Saved data entries
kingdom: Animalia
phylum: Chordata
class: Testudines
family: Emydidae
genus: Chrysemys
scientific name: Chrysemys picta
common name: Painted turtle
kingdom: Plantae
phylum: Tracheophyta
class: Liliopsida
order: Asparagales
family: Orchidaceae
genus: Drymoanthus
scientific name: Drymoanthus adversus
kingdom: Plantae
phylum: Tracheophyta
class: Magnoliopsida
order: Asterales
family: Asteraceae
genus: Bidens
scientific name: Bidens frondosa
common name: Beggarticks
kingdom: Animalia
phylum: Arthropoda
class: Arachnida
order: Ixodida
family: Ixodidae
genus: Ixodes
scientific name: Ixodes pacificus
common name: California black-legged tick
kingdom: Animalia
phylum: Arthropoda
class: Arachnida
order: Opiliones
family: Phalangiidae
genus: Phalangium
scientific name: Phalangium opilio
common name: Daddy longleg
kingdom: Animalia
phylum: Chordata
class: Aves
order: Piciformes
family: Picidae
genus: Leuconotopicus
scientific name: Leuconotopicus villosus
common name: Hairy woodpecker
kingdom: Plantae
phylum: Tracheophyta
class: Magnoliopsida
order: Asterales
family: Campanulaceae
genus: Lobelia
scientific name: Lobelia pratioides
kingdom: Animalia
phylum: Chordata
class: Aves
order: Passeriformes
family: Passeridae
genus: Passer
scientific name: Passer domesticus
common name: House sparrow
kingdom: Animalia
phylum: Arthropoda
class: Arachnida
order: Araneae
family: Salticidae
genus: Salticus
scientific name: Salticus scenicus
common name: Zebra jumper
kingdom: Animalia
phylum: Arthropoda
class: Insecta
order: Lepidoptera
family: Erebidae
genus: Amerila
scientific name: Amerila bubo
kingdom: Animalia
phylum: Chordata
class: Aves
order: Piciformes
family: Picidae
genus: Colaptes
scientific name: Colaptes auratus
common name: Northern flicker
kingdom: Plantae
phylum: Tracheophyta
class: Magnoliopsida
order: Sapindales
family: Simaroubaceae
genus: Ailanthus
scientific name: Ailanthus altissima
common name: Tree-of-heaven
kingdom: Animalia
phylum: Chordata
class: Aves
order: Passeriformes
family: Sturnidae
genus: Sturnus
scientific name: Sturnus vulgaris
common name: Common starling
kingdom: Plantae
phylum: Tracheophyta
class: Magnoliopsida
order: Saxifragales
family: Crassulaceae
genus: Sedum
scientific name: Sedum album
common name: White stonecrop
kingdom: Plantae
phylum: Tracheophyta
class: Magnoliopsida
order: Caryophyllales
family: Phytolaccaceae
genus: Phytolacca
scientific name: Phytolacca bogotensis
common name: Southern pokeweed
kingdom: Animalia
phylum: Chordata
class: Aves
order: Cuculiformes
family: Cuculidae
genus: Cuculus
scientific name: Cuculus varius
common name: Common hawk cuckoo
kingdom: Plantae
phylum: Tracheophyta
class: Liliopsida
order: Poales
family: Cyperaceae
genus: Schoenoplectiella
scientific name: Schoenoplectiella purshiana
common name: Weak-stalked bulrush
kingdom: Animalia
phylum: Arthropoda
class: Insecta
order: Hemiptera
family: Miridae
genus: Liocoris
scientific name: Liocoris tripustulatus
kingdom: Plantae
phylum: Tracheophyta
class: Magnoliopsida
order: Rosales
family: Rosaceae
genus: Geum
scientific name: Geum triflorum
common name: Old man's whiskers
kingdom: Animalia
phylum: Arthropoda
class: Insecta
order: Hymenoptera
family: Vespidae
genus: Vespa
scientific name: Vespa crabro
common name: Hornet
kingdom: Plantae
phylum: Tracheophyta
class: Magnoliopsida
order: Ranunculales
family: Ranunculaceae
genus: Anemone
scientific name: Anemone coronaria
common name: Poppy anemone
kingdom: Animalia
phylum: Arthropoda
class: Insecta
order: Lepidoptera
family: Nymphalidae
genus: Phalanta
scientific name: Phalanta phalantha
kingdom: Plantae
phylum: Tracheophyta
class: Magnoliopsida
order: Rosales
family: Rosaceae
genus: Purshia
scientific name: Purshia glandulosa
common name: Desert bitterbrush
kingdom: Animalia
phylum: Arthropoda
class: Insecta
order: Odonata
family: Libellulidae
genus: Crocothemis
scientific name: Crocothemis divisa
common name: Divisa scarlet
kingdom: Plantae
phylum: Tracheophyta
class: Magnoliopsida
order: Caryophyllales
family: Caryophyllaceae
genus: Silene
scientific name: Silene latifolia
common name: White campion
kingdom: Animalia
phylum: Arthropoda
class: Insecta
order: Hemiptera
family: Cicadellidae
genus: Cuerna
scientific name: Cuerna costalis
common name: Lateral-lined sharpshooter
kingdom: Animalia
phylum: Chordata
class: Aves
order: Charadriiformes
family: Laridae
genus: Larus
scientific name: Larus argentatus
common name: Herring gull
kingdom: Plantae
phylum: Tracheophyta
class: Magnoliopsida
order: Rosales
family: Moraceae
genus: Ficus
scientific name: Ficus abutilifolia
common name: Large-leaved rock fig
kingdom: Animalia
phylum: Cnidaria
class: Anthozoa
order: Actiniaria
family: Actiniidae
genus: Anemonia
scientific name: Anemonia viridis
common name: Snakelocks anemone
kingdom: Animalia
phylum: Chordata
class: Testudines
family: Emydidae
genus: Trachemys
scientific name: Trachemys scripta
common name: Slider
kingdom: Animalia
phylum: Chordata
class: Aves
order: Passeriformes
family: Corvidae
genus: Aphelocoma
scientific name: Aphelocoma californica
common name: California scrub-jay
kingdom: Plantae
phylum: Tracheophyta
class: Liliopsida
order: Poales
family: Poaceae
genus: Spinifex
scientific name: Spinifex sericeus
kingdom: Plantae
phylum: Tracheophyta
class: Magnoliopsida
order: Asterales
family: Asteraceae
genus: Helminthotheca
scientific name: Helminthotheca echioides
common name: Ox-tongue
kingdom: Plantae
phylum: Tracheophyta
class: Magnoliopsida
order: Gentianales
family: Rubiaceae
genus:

▸ THE REQUEST
Reproduce all of the lines above, substituting "vernacular name" for every occurrence of "common name" and keeping everything else the same.

▸ RESPONSE
kingdom: Animalia
phylum: Chordata
class: Testudines
family: Emydidae
genus: Chrysemys
scientific name: Chrysemys picta
vernacular name: Painted turtle
kingdom: Plantae
phylum: Tracheophyta
class: Liliopsida
order: Asparagales
family: Orchidaceae
genus: Drymoanthus
scientific name: Drymoanthus adversus
kingdom: Plantae
phylum: Tracheophyta
class: Magnoliopsida
order: Asterales
family: Asteraceae
genus: Bidens
scientific name: Bidens frondosa
vernacular name: Beggarticks
kingdom: Animalia
phylum: Arthropoda
class: Arachnida
order: Ixodida
family: Ixodidae
genus: Ixodes
scientific name: Ixodes pacificus
vernacular name: California black-legged tick
kingdom: Animalia
phylum: Arthropoda
class: Arachnida
order: Opiliones
family: Phalangiidae
genus: Phalangium
scientific name: Phalangium opilio
vernacular name: Daddy longleg
kingdom: Animalia
phylum: Chordata
class: Aves
order: Piciformes
family: Picidae
genus: Leuconotopicus
scientific name: Leuconotopicus villosus
vernacular name: Hairy woodpecker
kingdom: Plantae
phylum: Tracheophyta
class: Magnoliopsida
order: Asterales
family: Campanulaceae
genus: Lobelia
scientific name: Lobelia pratioides
kingdom: Animalia
phylum: Chordata
class: Aves
order: Passeriformes
family: Passeridae
genus: Passer
scientific name: Passer domesticus
vernacular name: House sparrow
kingdom: Animalia
phylum: Arthropoda
class: Arachnida
order: Araneae
family: Salticidae
genus: Salticus
scientific name: Salticus scenicus
vernacular name: Zebra jumper
kingdom: Animalia
phylum: Arthropoda
class: Insecta
order: Lepidoptera
family: Erebidae
genus: Amerila
scientific name: Amerila bubo
kingdom: Animalia
phylum: Chordata
class: Aves
order: Piciformes
family: Picidae
genus: Colaptes
scientific name: Colaptes auratus
vernacular name: Northern flicker
kingdom: Plantae
phylum: Tracheophyta
class: Magnoliopsida
order: Sapindales
family: Simaroubaceae
genus: Ailanthus
scientific name: Ailanthus altissima
vernacular name: Tree-of-heaven
kingdom: Animalia
phylum: Chordata
class: Aves
order: Passeriformes
family: Sturnidae
genus: Sturnus
scientific name: Sturnus vulgaris
vernacular name: Common starling
kingdom: Plantae
phylum: Tracheophyta
class: Magnoliopsida
order: Saxifragales
family: Crassulaceae
genus: Sedum
scientific name: Sedum album
vernacular name: White stonecrop
kingdom: Plantae
phylum: Tracheophyta
class: Magnoliopsida
order: Caryophyllales
family: Phytolaccaceae
genus: Phytolacca
scientific name: Phytolacca bogotensis
vernacular name: Southern pokeweed
kingdom: Animalia
phylum: Chordata
class: Aves
order: Cuculiformes
family: Cuculidae
genus: Cuculus
scientific name: Cuculus varius
vernacular name: Common hawk cuckoo
kingdom: Plantae
phylum: Tracheophyta
class: Liliopsida
order: Poales
family: Cyperaceae
genus: Schoenoplectiella
scientific name: Schoenoplectiella purshiana
vernacular name: Weak-stalked bulrush
kingdom: Animalia
phylum: Arthropoda
class: Insecta
order: Hemiptera
family: Miridae
genus: Liocoris
scientific name: Liocoris tripustulatus
kingdom: Plantae
phylum: Tracheophyta
class: Magnoliopsida
order: Rosales
family: Rosaceae
genus: Geum
scientific name: Geum triflorum
vernacular name: Old man's whiskers
kingdom: Animalia
phylum: Arthropoda
class: Insecta
order: Hymenoptera
family: Vespidae
genus: Vespa
scientific name: Vespa crabro
vernacular name: Hornet
kingdom: Plantae
phylum: Tracheophyta
class: Magnoliopsida
order: Ranunculales
family: Ranunculaceae
genus: Anemone
scientific name: Anemone coronaria
vernacular name: Poppy anemone
kingdom: Animalia
phylum: Arthropoda
class: Insecta
order: Lepidoptera
family: Nymphalidae
genus: Phalanta
scientific name: Phalanta phalantha
kingdom: Plantae
phylum: Tracheophyta
class: Magnoliopsida
order: Rosales
family: Rosaceae
genus: Purshia
scientific name: Purshia glandulosa
vernacular name: Desert bitterbrush
kingdom: Animalia
phylum: Arthropoda
class: Insecta
order: Odonata
family: Libellulidae
genus: Crocothemis
scientific name: Crocothemis divisa
vernacular name: Divisa scarlet
kingdom: Plantae
phylum: Tracheophyta
class: Magnoliopsida
order: Caryophyllales
family: Caryophyllaceae
genus: Silene
scientific name: Silene latifolia
vernacular name: White campion
kingdom: Animalia
phylum: Arthropoda
class: Insecta
order: Hemiptera
family: Cicadellidae
genus: Cuerna
scientific name: Cuerna costalis
vernacular name: Lateral-lined sharpshooter
kingdom: Animalia
phylum: Chordata
class: Aves
order: Charadriiformes
family: Laridae
genus: Larus
scientific name: Larus argentatus
vernacular name: Herring gull
kingdom: Plantae
phylum: Tracheophyta
class: Magnoliopsida
order: Rosales
family: Moraceae
genus: Ficus
scientific name: Ficus abutilifolia
vernacular name: Large-leaved rock fig
kingdom: Animalia
phylum: Cnidaria
class: Anthozoa
order: Actiniaria
family: Actiniidae
genus: Anemonia
scientific name: Anemonia viridis
vernacular name: Snakelocks anemone
kingdom: Animalia
phylum: Chordata
class: Testudines
family: Emydidae
genus: Trachemys
scientific name: Trachemys scripta
vernacular name: Slider
kingdom: Animalia
phylum: Chordata
class: Aves
order: Passeriformes
family: Corvidae
genus: Aphelocoma
scientific name: Aphelocoma californica
vernacular name: California scrub-jay
kingdom: Plantae
phylum: Tracheophyta
class: Liliopsida
order: Poales
family: Poaceae
genus: Spinifex
scientific name: Spinifex sericeus
kingdom: Plantae
phylum: Tracheophyta
class: Magnoliopsida
order: Asterales
family: Asteraceae
genus: Helminthotheca
scientific name: Helminthotheca echioides
vernacular name: Ox-tongue
kingdom: Plantae
phylum: Tracheophyta
class: Magnoliopsida
order: Gentianales
family: Rubiaceae
genus:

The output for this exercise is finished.